- Saved entries

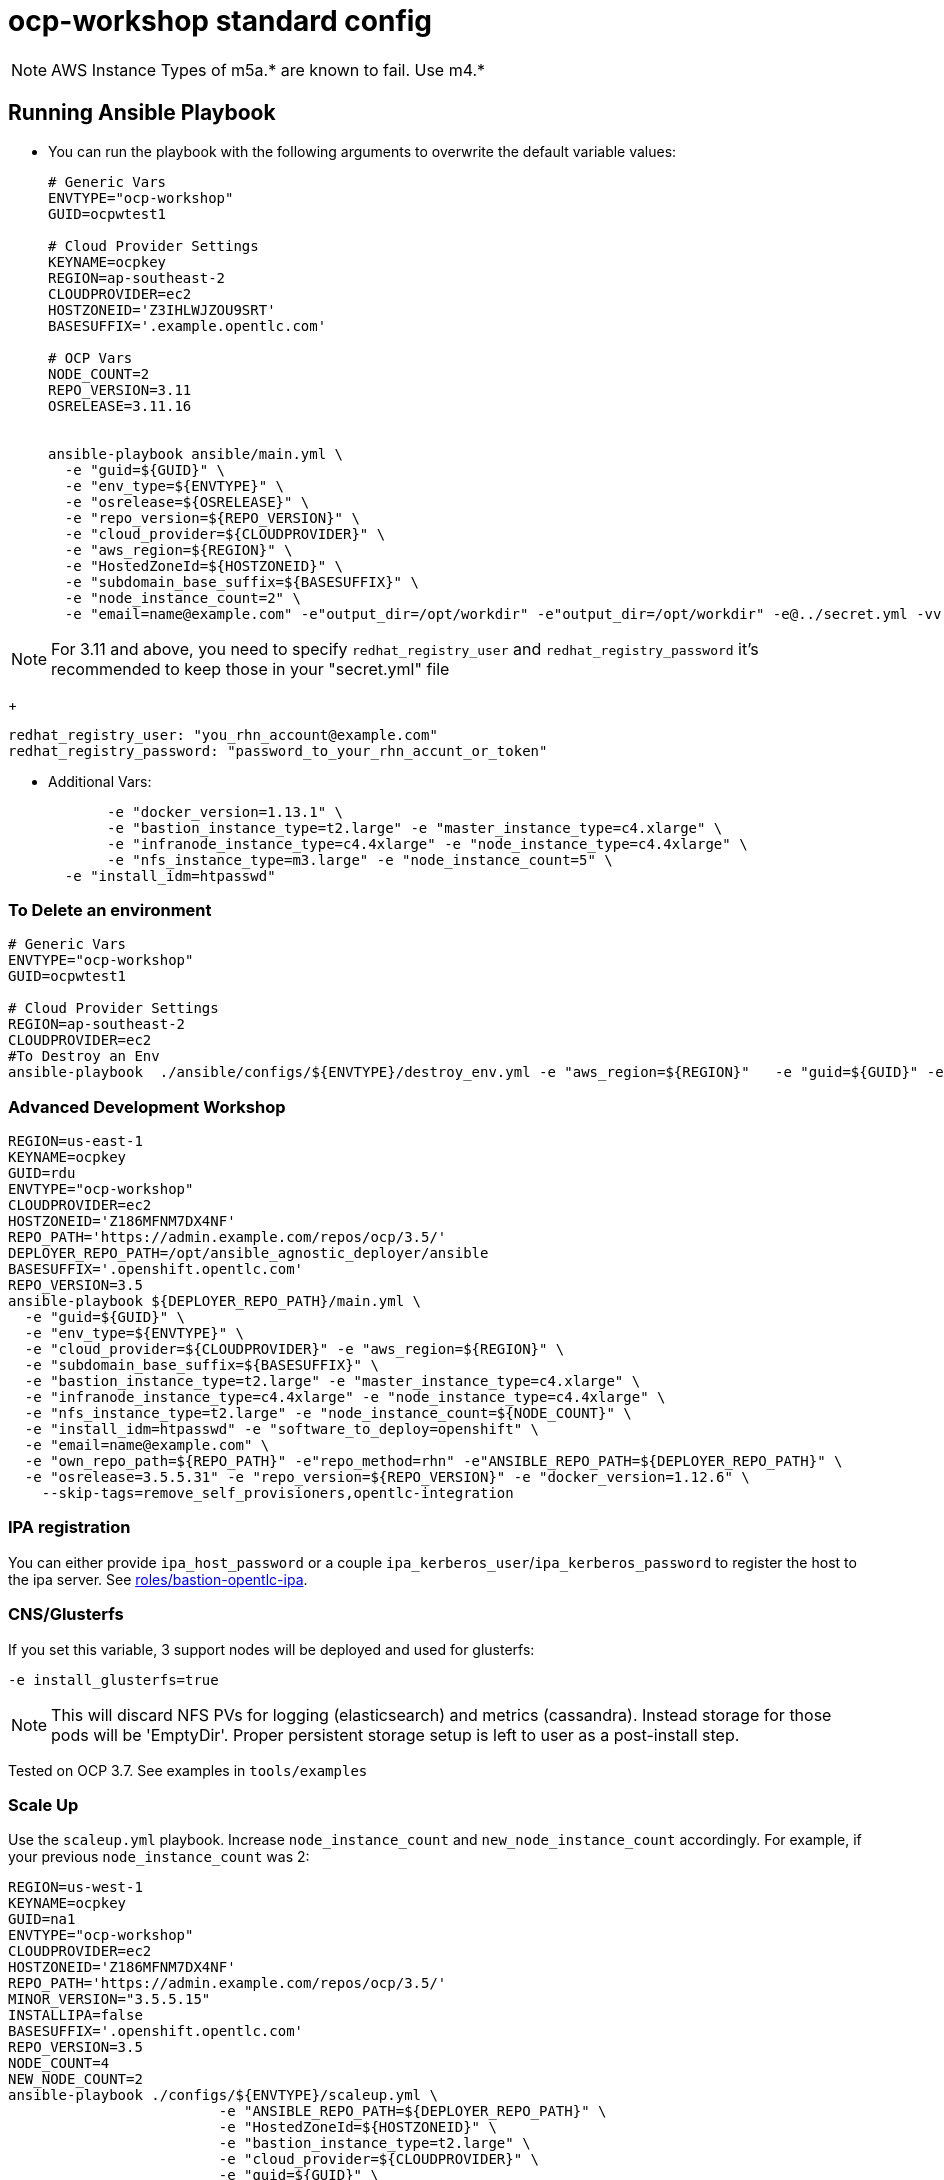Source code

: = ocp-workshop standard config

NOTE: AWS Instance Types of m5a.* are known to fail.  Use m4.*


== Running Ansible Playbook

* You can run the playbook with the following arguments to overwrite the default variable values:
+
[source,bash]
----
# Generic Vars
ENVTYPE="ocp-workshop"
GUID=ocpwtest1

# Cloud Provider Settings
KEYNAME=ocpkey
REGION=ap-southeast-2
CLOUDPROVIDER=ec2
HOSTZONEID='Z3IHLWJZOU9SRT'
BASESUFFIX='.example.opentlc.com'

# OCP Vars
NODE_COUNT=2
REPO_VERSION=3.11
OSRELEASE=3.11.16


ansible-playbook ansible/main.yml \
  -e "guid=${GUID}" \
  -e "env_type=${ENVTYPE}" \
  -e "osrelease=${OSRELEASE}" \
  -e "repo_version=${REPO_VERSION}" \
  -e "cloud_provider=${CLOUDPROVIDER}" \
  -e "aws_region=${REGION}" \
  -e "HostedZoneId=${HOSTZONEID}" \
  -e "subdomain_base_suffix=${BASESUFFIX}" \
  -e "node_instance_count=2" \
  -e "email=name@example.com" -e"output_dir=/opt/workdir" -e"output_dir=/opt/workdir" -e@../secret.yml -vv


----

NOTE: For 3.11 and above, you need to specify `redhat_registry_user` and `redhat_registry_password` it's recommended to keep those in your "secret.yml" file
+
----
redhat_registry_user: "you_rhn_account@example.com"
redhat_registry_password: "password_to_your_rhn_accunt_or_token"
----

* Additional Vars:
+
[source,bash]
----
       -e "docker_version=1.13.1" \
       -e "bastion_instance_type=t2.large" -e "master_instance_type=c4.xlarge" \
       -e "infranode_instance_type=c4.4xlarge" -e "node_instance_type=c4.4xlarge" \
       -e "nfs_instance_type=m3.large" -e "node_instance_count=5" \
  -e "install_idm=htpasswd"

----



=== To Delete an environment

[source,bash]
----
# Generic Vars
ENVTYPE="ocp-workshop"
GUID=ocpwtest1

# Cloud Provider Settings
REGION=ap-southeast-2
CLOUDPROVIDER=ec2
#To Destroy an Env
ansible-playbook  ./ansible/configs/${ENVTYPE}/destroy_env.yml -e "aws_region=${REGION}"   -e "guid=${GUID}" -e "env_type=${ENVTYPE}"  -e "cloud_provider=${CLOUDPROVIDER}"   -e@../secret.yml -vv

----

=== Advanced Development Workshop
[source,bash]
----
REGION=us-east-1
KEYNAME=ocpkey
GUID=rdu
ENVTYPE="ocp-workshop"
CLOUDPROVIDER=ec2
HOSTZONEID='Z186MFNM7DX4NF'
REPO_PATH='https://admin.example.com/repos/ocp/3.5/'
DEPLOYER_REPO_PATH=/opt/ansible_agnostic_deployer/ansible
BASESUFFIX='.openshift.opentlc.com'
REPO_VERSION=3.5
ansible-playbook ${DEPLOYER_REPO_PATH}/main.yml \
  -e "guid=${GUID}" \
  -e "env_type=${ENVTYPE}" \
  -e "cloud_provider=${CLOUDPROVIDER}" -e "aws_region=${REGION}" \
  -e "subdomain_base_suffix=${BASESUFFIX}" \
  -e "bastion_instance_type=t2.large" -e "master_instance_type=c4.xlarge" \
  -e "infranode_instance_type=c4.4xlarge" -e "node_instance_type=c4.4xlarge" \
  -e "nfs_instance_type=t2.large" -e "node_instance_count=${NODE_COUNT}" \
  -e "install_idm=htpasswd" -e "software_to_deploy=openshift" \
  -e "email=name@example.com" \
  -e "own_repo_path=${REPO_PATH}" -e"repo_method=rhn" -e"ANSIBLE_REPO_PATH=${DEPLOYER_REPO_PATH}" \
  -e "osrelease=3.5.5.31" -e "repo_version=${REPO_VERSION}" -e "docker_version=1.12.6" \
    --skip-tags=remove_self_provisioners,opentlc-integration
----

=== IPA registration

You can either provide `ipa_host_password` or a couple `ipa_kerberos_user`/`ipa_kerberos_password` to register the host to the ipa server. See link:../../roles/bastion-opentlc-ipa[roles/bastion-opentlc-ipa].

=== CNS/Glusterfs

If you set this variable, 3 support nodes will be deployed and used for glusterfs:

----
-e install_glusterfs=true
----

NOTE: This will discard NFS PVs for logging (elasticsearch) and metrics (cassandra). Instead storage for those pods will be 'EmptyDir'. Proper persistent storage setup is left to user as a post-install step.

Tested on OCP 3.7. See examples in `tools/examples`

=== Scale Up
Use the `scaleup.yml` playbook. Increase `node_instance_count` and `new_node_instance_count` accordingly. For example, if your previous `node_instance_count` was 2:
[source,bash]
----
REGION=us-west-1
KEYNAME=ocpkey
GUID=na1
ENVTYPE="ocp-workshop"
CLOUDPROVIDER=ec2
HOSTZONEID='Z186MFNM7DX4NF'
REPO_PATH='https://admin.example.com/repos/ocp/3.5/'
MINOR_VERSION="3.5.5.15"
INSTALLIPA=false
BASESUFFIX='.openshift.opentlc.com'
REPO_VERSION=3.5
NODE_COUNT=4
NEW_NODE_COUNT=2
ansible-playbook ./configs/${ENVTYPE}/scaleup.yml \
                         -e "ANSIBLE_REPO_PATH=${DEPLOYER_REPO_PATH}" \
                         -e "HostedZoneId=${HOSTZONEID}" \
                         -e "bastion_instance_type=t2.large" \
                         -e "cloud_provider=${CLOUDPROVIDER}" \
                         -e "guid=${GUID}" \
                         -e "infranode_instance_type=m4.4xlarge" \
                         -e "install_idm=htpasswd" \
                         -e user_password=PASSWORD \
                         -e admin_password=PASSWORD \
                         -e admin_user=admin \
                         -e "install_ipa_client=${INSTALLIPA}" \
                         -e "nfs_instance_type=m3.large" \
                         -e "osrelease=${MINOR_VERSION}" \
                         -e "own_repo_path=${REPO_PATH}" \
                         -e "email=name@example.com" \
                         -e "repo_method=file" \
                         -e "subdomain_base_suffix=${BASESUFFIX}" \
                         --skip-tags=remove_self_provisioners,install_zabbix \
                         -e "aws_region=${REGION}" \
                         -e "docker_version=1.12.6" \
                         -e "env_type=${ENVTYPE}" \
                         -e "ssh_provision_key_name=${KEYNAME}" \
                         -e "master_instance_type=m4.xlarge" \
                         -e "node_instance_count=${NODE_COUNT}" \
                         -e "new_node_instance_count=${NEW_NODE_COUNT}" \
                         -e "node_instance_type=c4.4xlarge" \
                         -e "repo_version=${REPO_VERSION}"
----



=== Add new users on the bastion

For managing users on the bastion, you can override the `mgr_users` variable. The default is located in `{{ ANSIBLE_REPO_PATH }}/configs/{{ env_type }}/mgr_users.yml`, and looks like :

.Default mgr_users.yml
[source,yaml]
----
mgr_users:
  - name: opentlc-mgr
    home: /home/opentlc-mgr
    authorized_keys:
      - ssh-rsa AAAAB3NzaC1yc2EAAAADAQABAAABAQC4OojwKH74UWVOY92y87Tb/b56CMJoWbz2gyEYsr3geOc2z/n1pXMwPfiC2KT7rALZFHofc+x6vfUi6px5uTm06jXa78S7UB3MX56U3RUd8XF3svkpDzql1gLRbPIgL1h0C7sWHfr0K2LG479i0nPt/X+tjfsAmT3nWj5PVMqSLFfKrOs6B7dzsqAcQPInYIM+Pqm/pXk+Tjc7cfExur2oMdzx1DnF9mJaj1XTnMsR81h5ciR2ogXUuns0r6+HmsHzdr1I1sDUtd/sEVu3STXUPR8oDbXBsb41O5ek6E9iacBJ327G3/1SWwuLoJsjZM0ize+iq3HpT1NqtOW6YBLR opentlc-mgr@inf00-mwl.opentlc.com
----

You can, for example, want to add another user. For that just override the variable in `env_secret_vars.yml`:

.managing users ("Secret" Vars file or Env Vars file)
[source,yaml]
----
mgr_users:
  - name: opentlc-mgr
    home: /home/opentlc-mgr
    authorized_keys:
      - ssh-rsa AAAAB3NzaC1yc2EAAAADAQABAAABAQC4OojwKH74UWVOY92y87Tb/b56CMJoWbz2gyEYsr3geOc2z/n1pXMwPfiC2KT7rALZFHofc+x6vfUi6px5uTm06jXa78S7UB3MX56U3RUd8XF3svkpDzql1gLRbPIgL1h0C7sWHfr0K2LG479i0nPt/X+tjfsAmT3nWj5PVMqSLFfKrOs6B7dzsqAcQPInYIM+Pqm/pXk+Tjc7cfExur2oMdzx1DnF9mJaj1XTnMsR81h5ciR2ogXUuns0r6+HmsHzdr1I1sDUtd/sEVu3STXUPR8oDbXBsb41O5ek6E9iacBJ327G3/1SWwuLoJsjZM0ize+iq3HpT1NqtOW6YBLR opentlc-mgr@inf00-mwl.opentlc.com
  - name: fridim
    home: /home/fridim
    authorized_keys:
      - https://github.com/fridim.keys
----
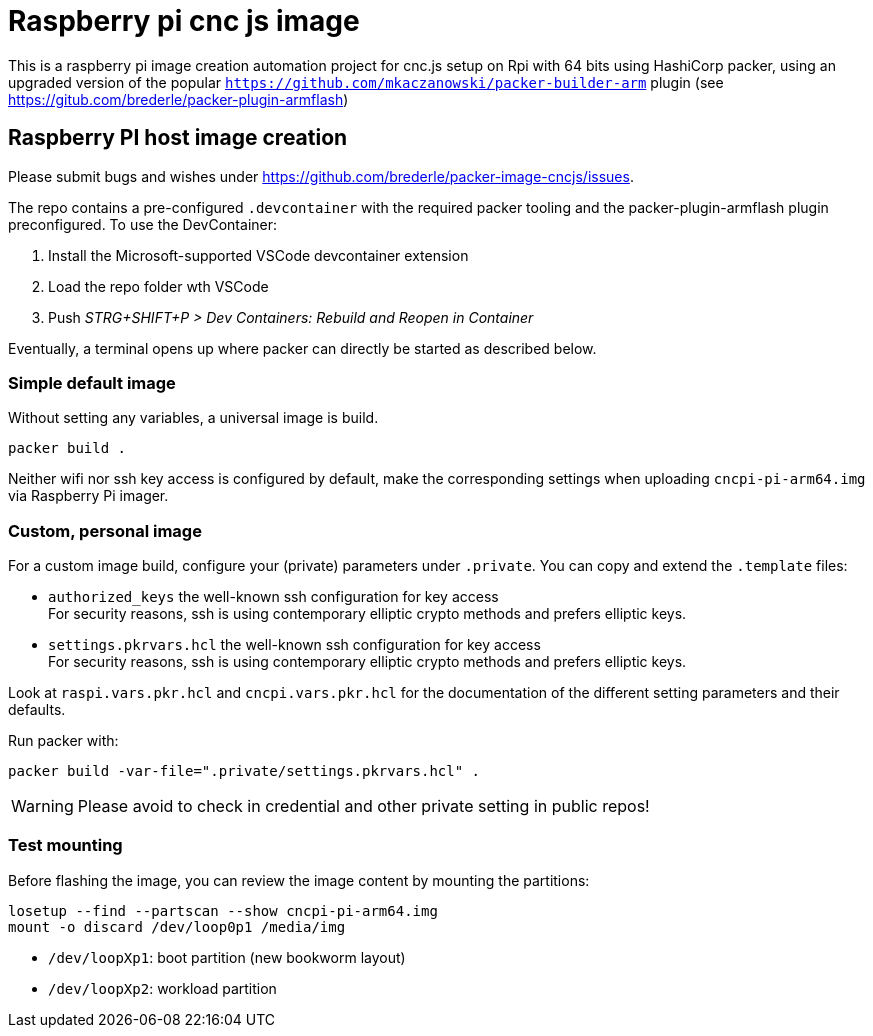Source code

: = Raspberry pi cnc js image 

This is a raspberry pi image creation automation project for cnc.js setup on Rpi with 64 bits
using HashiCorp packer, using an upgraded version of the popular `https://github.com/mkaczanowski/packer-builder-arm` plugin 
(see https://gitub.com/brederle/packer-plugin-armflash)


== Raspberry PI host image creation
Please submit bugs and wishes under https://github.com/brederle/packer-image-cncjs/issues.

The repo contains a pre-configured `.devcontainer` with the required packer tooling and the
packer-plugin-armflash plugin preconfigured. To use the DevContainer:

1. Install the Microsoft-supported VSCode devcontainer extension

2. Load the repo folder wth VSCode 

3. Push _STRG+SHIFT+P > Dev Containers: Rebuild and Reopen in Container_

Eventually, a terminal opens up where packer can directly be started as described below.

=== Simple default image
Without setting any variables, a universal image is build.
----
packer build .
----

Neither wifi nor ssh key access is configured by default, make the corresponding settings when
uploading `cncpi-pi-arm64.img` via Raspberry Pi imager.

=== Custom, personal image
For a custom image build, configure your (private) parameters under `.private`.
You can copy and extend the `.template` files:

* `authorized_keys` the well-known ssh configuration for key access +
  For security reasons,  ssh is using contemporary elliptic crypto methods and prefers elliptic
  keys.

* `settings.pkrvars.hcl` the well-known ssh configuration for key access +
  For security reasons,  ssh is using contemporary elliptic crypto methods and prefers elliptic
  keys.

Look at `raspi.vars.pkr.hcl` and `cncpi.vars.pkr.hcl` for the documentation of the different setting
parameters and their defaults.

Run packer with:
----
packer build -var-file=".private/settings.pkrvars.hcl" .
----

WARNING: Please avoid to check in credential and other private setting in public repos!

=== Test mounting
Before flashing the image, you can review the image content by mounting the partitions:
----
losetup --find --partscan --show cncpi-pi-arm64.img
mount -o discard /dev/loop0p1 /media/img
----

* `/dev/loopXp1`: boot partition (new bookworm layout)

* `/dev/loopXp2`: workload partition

- To do
What is asked for is an exact copy of the lines above from the one containing "NOTE: AWS Instance" through the one containing "OSRELEASE=3.11.16", and only those.

- Exercise answer
NOTE: AWS Instance Types of m5a.* are known to fail.  Use m4.*


== Running Ansible Playbook

* You can run the playbook with the following arguments to overwrite the default variable values:
+
[source,bash]
----
# Generic Vars
ENVTYPE="ocp-workshop"
GUID=ocpwtest1

# Cloud Provider Settings
KEYNAME=ocpkey
REGION=ap-southeast-2
CLOUDPROVIDER=ec2
HOSTZONEID='Z3IHLWJZOU9SRT'
BASESUFFIX='.example.opentlc.com'

# OCP Vars
NODE_COUNT=2
REPO_VERSION=3.11
OSRELEASE=3.11.16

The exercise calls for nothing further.